▶ _PROBLEM TO WORK ON_:
Would you copy out only the lines from the one with "nose: (952, 202)" to the end of the records, exactly as they stand?

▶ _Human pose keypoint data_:
Content starts

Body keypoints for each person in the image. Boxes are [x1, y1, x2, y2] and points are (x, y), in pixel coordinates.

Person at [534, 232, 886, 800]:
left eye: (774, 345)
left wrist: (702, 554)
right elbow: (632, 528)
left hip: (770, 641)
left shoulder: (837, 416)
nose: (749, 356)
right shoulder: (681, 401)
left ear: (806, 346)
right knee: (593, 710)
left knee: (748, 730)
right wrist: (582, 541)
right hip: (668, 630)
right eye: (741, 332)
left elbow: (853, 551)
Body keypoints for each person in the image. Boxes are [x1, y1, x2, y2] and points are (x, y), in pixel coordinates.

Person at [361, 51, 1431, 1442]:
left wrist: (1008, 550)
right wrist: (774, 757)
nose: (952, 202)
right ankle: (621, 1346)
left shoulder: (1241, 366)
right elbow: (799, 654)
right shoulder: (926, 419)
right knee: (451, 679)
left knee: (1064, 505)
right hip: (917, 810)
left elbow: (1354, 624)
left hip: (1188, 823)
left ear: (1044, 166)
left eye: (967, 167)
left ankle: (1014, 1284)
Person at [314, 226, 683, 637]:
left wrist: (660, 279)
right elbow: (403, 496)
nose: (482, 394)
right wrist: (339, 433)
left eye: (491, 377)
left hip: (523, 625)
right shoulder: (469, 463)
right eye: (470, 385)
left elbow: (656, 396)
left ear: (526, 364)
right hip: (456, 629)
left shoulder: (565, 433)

Content ends

▶ _TASK RESPONSE_:
nose: (952, 202)
right ankle: (621, 1346)
left shoulder: (1241, 366)
right elbow: (799, 654)
right shoulder: (926, 419)
right knee: (451, 679)
left knee: (1064, 505)
right hip: (917, 810)
left elbow: (1354, 624)
left hip: (1188, 823)
left ear: (1044, 166)
left eye: (967, 167)
left ankle: (1014, 1284)
Person at [314, 226, 683, 637]:
left wrist: (660, 279)
right elbow: (403, 496)
nose: (482, 394)
right wrist: (339, 433)
left eye: (491, 377)
left hip: (523, 625)
right shoulder: (469, 463)
right eye: (470, 385)
left elbow: (656, 396)
left ear: (526, 364)
right hip: (456, 629)
left shoulder: (565, 433)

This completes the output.